- **Raw data**
===

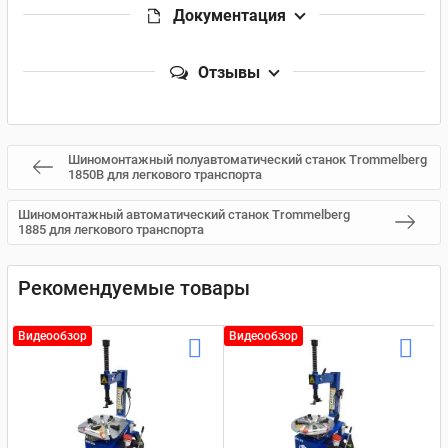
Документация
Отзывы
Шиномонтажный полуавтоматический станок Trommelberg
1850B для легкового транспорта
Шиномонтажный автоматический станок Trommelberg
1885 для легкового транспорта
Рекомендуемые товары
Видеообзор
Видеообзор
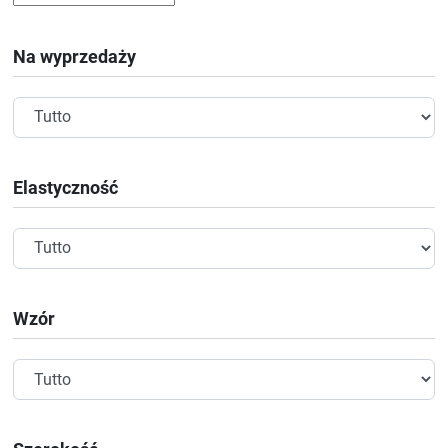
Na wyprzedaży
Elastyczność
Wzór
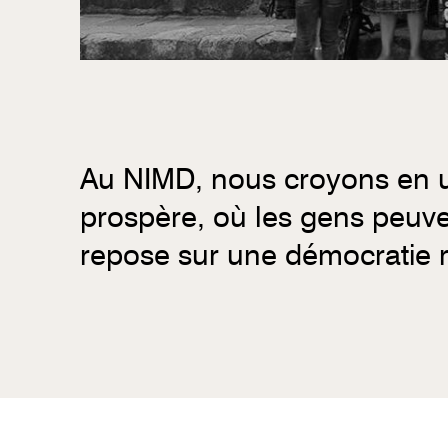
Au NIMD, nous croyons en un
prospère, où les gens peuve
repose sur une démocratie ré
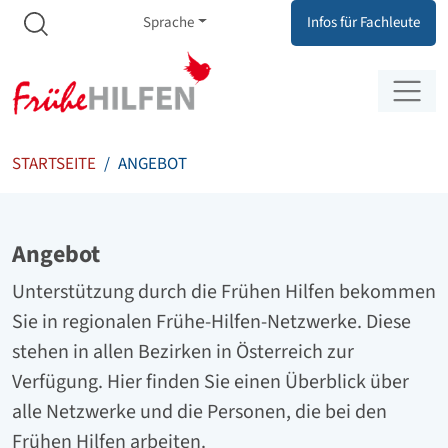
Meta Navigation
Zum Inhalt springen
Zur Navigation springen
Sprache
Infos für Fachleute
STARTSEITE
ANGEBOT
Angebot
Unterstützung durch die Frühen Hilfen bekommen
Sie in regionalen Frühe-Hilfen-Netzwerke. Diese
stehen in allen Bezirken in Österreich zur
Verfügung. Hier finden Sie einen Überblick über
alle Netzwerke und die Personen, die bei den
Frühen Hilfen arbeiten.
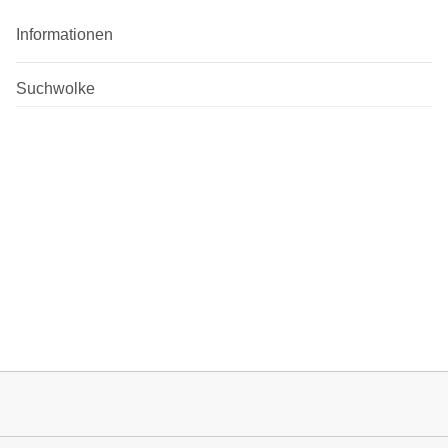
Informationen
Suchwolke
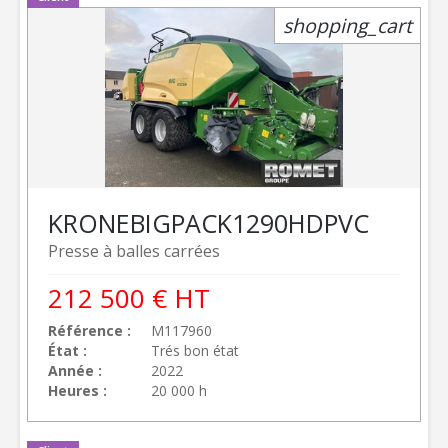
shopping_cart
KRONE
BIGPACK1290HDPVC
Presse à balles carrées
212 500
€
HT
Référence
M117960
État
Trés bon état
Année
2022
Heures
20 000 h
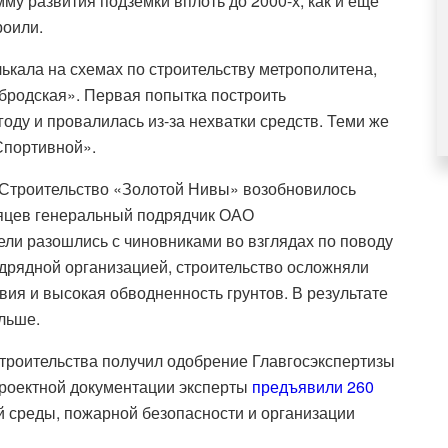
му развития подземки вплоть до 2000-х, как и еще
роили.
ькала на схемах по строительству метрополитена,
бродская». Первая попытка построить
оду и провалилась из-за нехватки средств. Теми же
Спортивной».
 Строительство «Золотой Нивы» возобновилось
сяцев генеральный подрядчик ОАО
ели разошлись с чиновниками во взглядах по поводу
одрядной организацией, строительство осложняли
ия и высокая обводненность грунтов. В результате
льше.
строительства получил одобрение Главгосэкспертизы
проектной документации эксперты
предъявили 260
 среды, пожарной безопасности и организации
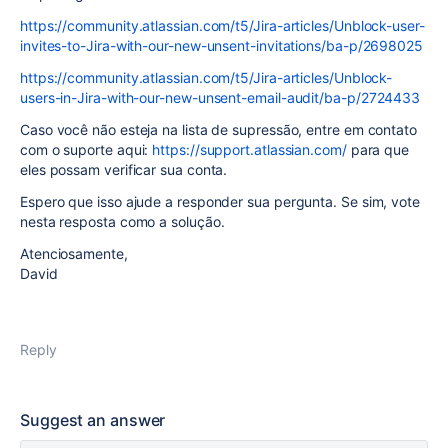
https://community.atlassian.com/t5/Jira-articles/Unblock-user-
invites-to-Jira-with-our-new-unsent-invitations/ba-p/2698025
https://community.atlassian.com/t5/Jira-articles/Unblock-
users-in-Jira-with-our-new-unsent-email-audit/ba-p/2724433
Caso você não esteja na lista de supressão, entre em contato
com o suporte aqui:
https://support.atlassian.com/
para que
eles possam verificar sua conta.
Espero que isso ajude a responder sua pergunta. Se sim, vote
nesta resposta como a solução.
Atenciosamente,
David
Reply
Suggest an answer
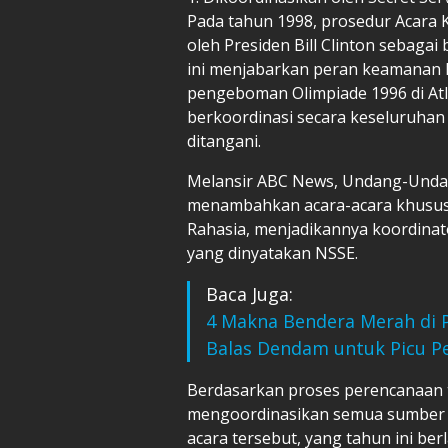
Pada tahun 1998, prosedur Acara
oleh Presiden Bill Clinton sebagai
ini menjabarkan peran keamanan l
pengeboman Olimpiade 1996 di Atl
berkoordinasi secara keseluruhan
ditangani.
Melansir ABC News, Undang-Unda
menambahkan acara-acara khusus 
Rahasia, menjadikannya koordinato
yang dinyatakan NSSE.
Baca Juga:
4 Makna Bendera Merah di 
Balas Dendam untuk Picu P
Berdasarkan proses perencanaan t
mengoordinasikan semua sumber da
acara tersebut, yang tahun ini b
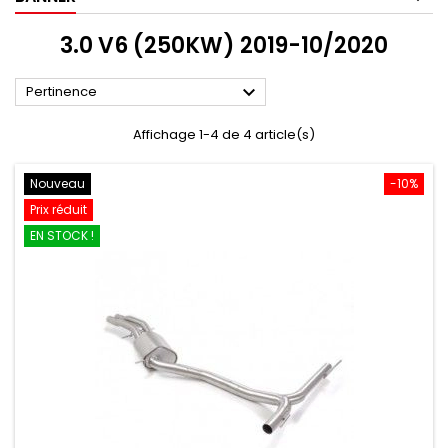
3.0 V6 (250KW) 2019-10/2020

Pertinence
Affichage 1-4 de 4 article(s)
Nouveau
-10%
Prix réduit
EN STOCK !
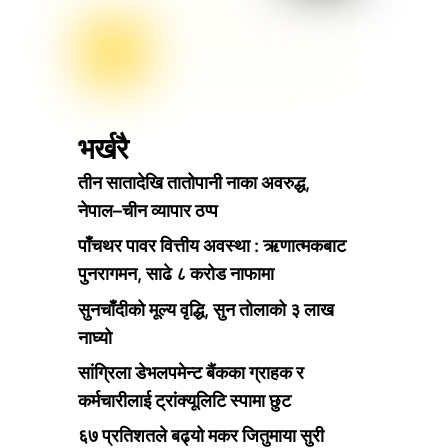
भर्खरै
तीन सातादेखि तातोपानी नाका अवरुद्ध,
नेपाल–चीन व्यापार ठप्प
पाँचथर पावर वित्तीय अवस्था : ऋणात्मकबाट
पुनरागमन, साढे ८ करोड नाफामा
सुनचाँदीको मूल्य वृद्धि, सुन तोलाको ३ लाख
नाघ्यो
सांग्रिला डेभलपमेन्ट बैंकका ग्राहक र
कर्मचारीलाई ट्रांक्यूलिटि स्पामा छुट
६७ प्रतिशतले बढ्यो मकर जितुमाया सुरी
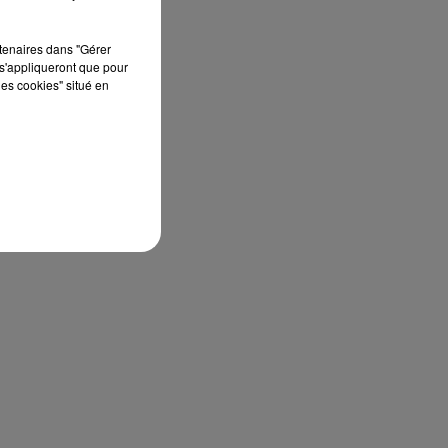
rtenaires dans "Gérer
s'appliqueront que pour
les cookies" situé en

===

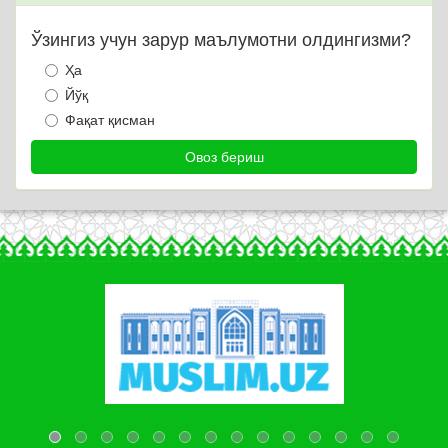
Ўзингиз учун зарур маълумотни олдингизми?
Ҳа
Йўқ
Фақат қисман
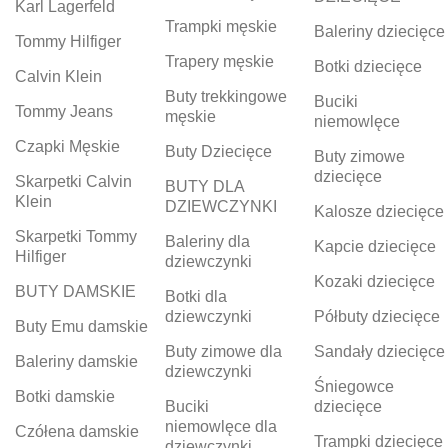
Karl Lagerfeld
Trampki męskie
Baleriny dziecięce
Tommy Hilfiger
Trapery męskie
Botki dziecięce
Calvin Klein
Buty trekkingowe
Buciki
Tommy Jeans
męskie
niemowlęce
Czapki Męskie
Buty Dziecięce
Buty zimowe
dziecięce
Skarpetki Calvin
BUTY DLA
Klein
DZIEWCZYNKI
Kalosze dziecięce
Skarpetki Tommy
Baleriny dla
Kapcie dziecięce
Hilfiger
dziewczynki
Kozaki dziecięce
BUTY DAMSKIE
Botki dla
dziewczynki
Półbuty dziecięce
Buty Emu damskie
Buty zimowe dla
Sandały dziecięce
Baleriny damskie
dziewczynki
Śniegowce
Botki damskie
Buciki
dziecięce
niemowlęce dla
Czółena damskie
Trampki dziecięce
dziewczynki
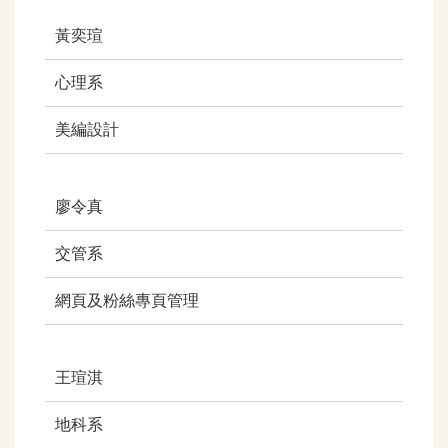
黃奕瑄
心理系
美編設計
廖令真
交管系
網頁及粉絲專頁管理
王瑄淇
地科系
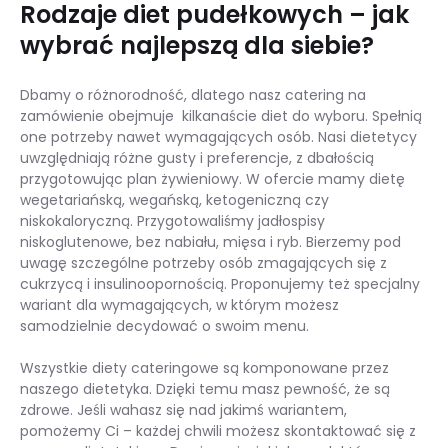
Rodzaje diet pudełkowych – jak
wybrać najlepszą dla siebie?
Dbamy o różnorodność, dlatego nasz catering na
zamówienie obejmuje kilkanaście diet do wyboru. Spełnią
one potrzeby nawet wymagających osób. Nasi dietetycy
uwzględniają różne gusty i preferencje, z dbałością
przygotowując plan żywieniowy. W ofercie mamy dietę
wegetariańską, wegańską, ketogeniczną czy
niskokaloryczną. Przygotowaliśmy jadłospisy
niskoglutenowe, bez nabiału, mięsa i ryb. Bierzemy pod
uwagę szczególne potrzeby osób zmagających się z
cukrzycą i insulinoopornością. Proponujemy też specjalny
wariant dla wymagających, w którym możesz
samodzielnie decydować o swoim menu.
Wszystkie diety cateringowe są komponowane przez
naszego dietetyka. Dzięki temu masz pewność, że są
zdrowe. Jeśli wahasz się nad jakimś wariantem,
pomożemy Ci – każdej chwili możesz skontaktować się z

===

- **Job item**
Retype the material above, starting at the line that contains "Документация" and stopping after the line that contains "среды, пожарной безопасности и организации". Leave the pictures out of your answer.

- **Result of the task**
Документация
Отзывы
Шиномонтажный полуавтоматический станок Trommelberg
1850B для легкового транспорта
Шиномонтажный автоматический станок Trommelberg
1885 для легкового транспорта
Рекомендуемые товары
Видеообзор
Видеообзор
Na wyprzedaży
Elastyczność
Wzór
Au NIMD, nous croyons en un
prospère, où les gens peuve
repose sur une démocratie ré
Meta Navigation
Zum Inhalt springen
Zur Navigation springen
Sprache
Infos für Fachleute
STARTSEITE
ANGEBOT
Angebot
Unterstützung durch die Frühen Hilfen bekommen
Sie in regionalen Frühe-Hilfen-Netzwerke. Diese
stehen in allen Bezirken in Österreich zur
Verfügung. Hier finden Sie einen Überblick über
alle Netzwerke und die Personen, die bei den
Frühen Hilfen arbeiten.
Informationen
Suchwolke
shopping_cart
KRONE
BIGPACK1290HDPVC
Presse à balles carrées
212 500
€
HT
Référence
M117960
État
Trés bon état
Année
2022
Heures
20 000 h
му развития подземки вплоть до 2000-х, как и еще
роили.
ькала на схемах по строительству метрополитена,
бродская». Первая попытка построить
оду и провалилась из-за нехватки средств. Теми же
Спортивной».
 Строительство «Золотой Нивы» возобновилось
сяцев генеральный подрядчик ОАО
ели разошлись с чиновниками во взглядах по поводу
одрядной организацией, строительство осложняли
ия и высокая обводненность грунтов. В результате
льше.
строительства получил одобрение Главгосэкспертизы
проектной документации эксперты
предъявили 260
 среды, пожарной безопасности и организации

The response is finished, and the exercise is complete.